Predictors of CPR that have been formally tested

Studies which statistically tested the relationship between variables of interest and intention to perform CPR or actual behaviour were few, highlighting a need for more definitive studies to confirm posited relationships. Previous experience in performing [80, 113] or witnessing CPR [116] and self-perceived ability [97] were the variables most strongly associated with willingness suggesting interventions that improve perceptions of capability may be helpful.

Six studies found evidence to support predictors derived from behavioural theory such as the Theory of Planned Behaviour [137], highlighting the potential utility of an approach to intervention that is based on behavioural theory. Positive attitudes about CPR [92, 106, 131], perceived behavioural control [92, 131] and normative beliefs [92, 131] were significantly associated with intention to perform CPR and Magid (2019) [92] found the theory accounted for 51% of the variance in intention to perform CPR overall. These belief-based constructs are amenable to change and thus are promising targets for intervention. Resources such as the Behaviour Change Technique Taxonomy [138] and the Theory and Techniques resource (https://theoryandtechniquetool.humanbehaviourchange.org/) are available to help researchers and practitioners identify techniques to include in interventions based on their likely mode of action and their likely effectiveness to change the behaviour of interest (in this case initiation of CPR) in the required situation of OHCA.

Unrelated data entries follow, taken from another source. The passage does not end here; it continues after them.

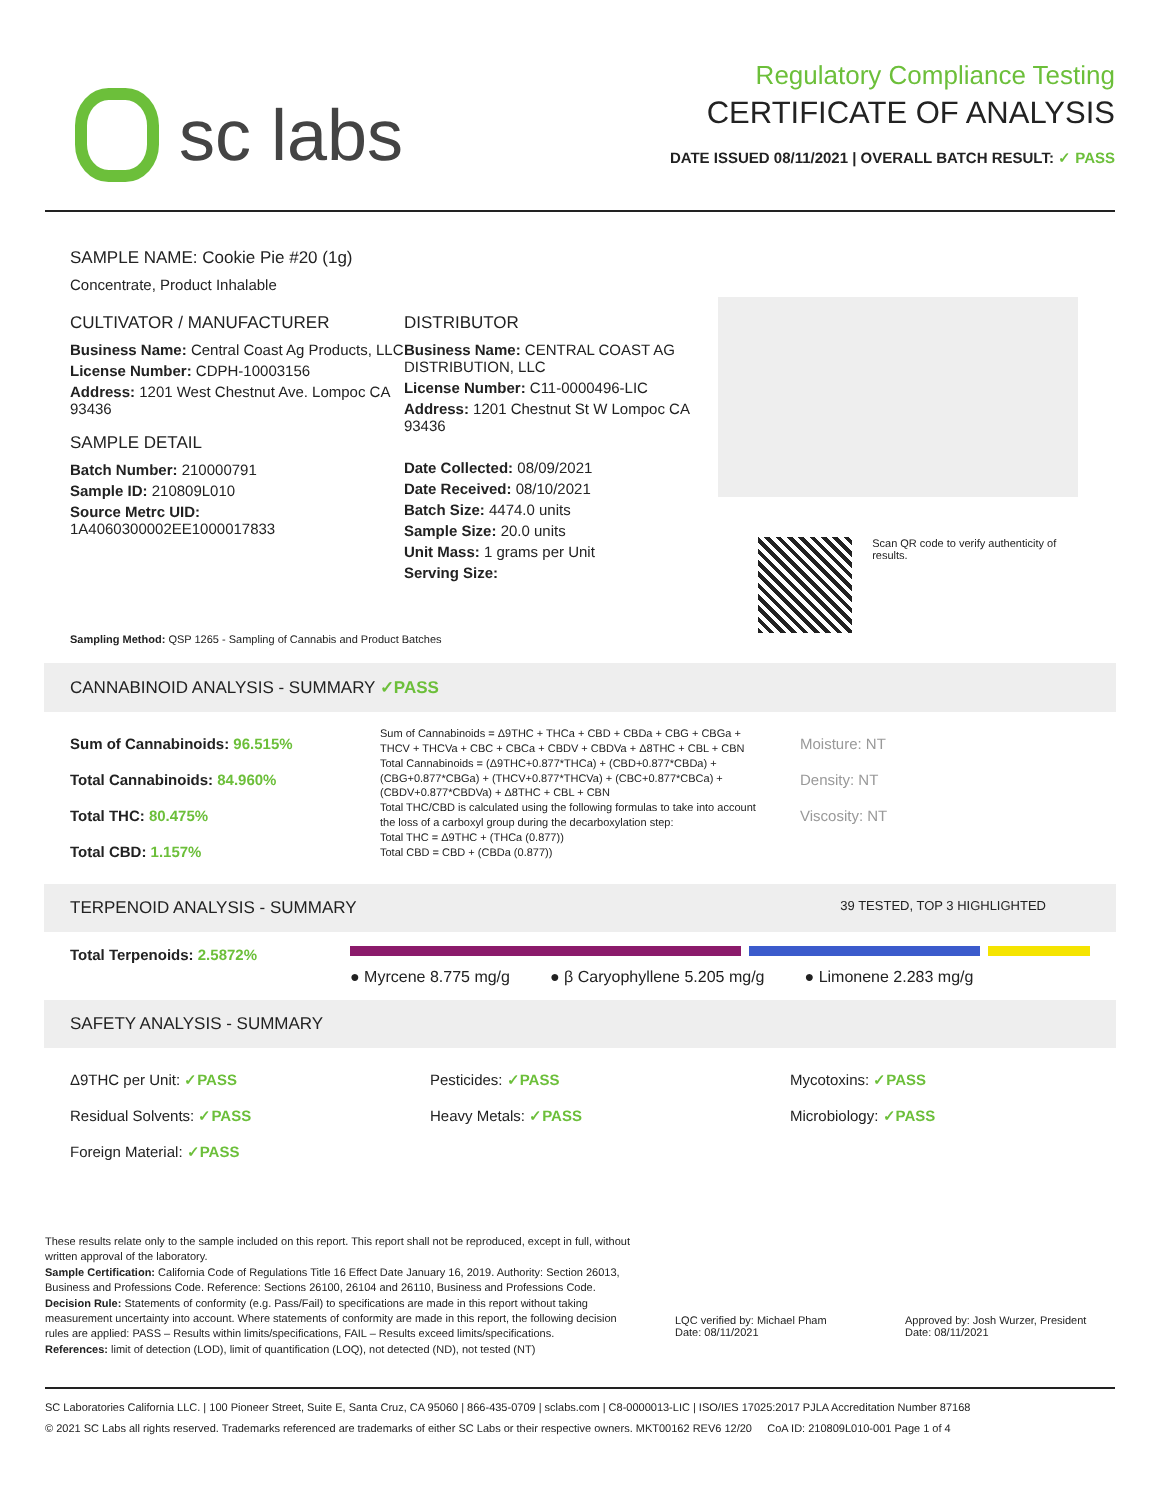sc labs
Regulatory Compliance Testing
CERTIFICATE OF ANALYSIS
DATE ISSUED 08/11/2021 | OVERALL BATCH RESULT: ✓ PASS
SAMPLE NAME: Cookie Pie #20 (1g)
Concentrate, Product Inhalable
CULTIVATOR / MANUFACTURER
Business Name: Central Coast Ag Products, LLC
License Number: CDPH-10003156
Address: 1201 West Chestnut Ave. Lompoc CA 93436
SAMPLE DETAIL
Batch Number: 210000791
Sample ID: 210809L010
Source Metrc UID: 1A4060300002EE1000017833
DISTRIBUTOR
Business Name: CENTRAL COAST AG DISTRIBUTION, LLC
License Number: C11-0000496-LIC
Address: 1201 Chestnut St W Lompoc CA 93436
Date Collected: 08/09/2021
Date Received: 08/10/2021
Batch Size: 4474.0 units
Sample Size: 20.0 units
Unit Mass: 1 grams per Unit
Serving Size:
Scan QR code to verify authenticity of results.
Sampling Method: QSP 1265 - Sampling of Cannabis and Product Batches
CANNABINOID ANALYSIS - SUMMARY ✓PASS
Sum of Cannabinoids: 96.515%
Total Cannabinoids: 84.960%
Total THC: 80.475%
Total CBD: 1.157%
Sum of Cannabinoids = Δ9THC + THCa + CBD + CBDa + CBG + CBGa + THCV + THCVa + CBC + CBCa + CBDV + CBDVa + Δ8THC + CBL + CBN
Total Cannabinoids = (Δ9THC+0.877*THCa) + (CBD+0.877*CBDa) + (CBG+0.877*CBGa) + (THCV+0.877*THCVa) + (CBC+0.877*CBCa) + (CBDV+0.877*CBDVa) + Δ8THC + CBL + CBN
Total THC/CBD is calculated using the following formulas to take into account the loss of a carboxyl group during the decarboxylation step:
Total THC = Δ9THC + (THCa (0.877))
Total CBD = CBD + (CBDa (0.877))
Moisture: NT
Density: NT
Viscosity: NT
TERPENOID ANALYSIS - SUMMARY 39 TESTED, TOP 3 HIGHLIGHTED
Total Terpenoids: 2.5872%
● Myrcene 8.775 mg/g ● β Caryophyllene 5.205 mg/g ● Limonene 2.283 mg/g
SAFETY ANALYSIS - SUMMARY
Δ9THC per Unit: ✓PASS
Residual Solvents: ✓PASS
Foreign Material: ✓PASS
Pesticides: ✓PASS
Heavy Metals: ✓PASS
Mycotoxins: ✓PASS
Microbiology: ✓PASS
These results relate only to the sample included on this report. This report shall not be reproduced, except in full, without written approval of the laboratory.
Sample Certification: California Code of Regulations Title 16 Effect Date January 16, 2019. Authority: Section 26013, Business and Professions Code. Reference: Sections 26100, 26104 and 26110, Business and Professions Code.
Decision Rule: Statements of conformity (e.g. Pass/Fail) to specifications are made in this report without taking measurement uncertainty into account. Where statements of conformity are made in this report, the following decision rules are applied: PASS – Results within limits/specifications, FAIL – Results exceed limits/specifications.
References: limit of detection (LOD), limit of quantification (LOQ), not detected (ND), not tested (NT)
LQC verified by: Michael Pham
Date: 08/11/2021
Approved by: Josh Wurzer, President
Date: 08/11/2021
SC Laboratories California LLC. | 100 Pioneer Street, Suite E, Santa Cruz, CA 95060 | 866-435-0709 | sclabs.com | C8-0000013-LIC | ISO/IES 17025:2017 PJLA Accreditation Number 87168
© 2021 SC Labs all rights reserved. Trademarks referenced are trademarks of either SC Labs or their respective owners. MKT00162 REV6 12/20 CoA ID: 210809L010-001 Page 1 of 4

Overall, it was notable how few papers explicitly discussed underlying theory and how multiple terms were used to refer to highly similar constructs (e.g. intention, willingness, readiness, prepared to act, capable in an emergency). Construct proliferation [139] and lack of precision in defining and labelling of constructs limits our collective ability to synthesise available evidence and to build a cumulative science [140]. This may lead to wasteful duplication of effort and hinder our ability to identify factors that increase initiation of CPR and, importantly, the factors that make initiation of CPR less likely. Greater attention to robust study design, explicit use of theory or at least consistent definitions of terms might bring us more quickly to our collective goal of increasing CPR initiation.

Limitations

This review is limited as we have only assessed published materials. There is thus the potential that publication bias has resulted in studies with negative findings being less likely to be identified [141]. We identified a preponderance of cross-sectional surveys using unvalidated measures with relatively little formal testing of posited ‘predictors’ meaning that it is difficult to draw robust and reliable conclusions from the literature.

Conclusion

Many psychological and behavioural factors associated with CPR initiation can be identified from the current literature with varying degrees of supporting evidence. Preparing people to manage strong emotions and increasing their perceptions of capability are likely important foci for interventions aiming to increase CPR initiation.

Greater use of theory and more robust study designs would strengthen knowledge in this area.

PROSPERO registration number: CRD42018117438.